BehaviorA definition — e.g. 'agent retries the same tool 3+ times'
AnnotationAn instance — a specific trace tagged with a behavior
DetectionAI scans traces and auto-creates annotations on matches

Define a behavior

Create a behavior definition with a label and plain-language description. The description tells Kalmia's AI what pattern to look for.

curl -X POST /api/behaviors \
  -H "Content-Type: application/json" \
  -d '{
    "label": "excessive-retries",
    "description": "The agent retries the same tool call 3 or more times in a row without changing its approach"
  }'

Run detection

Trigger detection on a set of traces.
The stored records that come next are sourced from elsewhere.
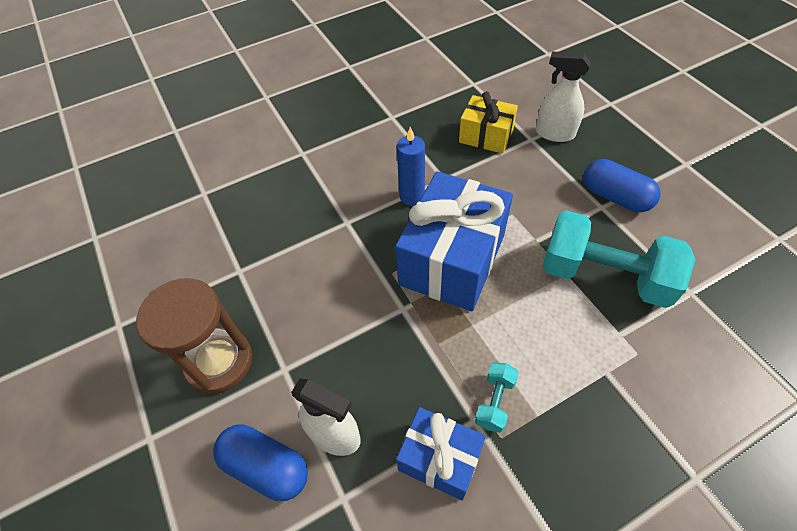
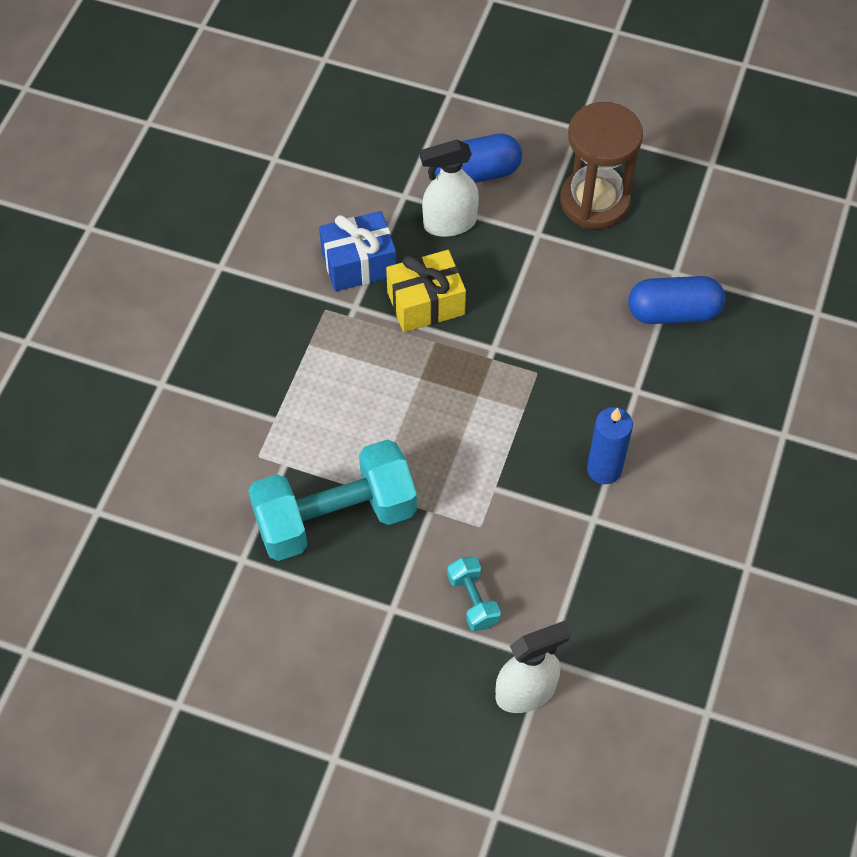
camera: 135 degrees right, 5 degrees up
(452, 260) = (494, 427): blue gift -> none
(486, 136) = (604, 621): yellow gift -> yellow gift (426, 303)
(495, 402) = (350, 330): turquoise dumbbell -> turquoise dumbbell (473, 600)
(615, 197) = (386, 634): blue capsule -> blue capsule (673, 312)

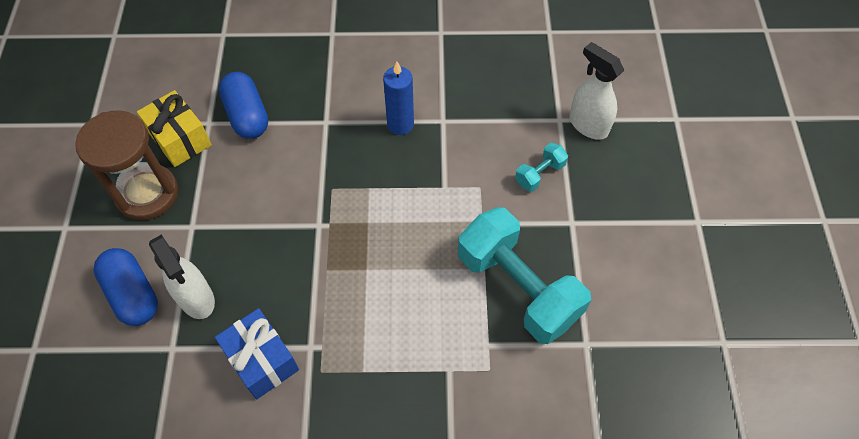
camera: 110 degrees left, 0 degrees up
(426, 303) = (289, 289): yellow gift -> yellow gift (180, 139)

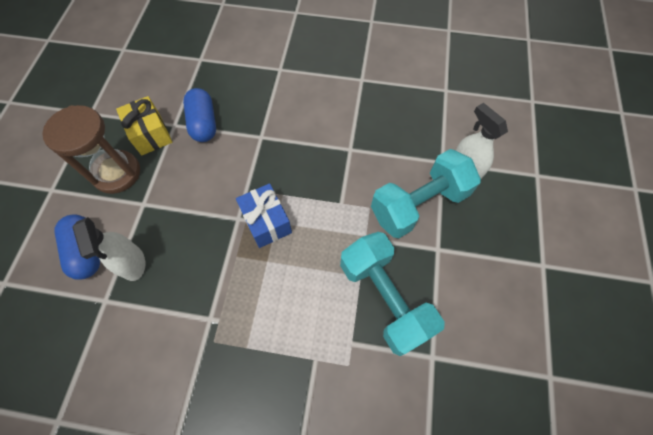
camera: 10 degrees right, 5 degrees up
(262, 360) = (170, 323): blue gift -> blue gift (266, 222)
(400, 124) = (317, 147): blue candle -> none
(539, 174) = (418, 204): turquoise dumbbell -> turquoise dumbbell, size x2.28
Kalmia's internal agent (powered by Claude Haiku) scans each trace against your behavior definitions and creates annotations with confidence scores.

curl -X POST /api/behaviors/detect \
  -H "Content-Type: application/json" \
  -d '{
    "traceIds": ["trace-abc", "trace-def"],
    "behaviorLabels": ["excessive-retries"]
  }'

Three creation paths

Annotations can be created in three ways:

ManualCreate an annotation directly on a trace from the dashboard
AI auto-detectionTriggered via /api/behaviors/detect — scans traces and tags matches
Batch fetchWhen loading annotations, auto-detects missing behaviors

Confidence levels

The AI returns a confidence score for each detection: high, medium, or low. Only high and medium confidence matches are auto-saved as annotations. Low confidence matches are discarded.

Cascading delete

Deleting a behavior definition automatically deletes all annotations with that label. This keeps your data clean when you remove or rename behaviors.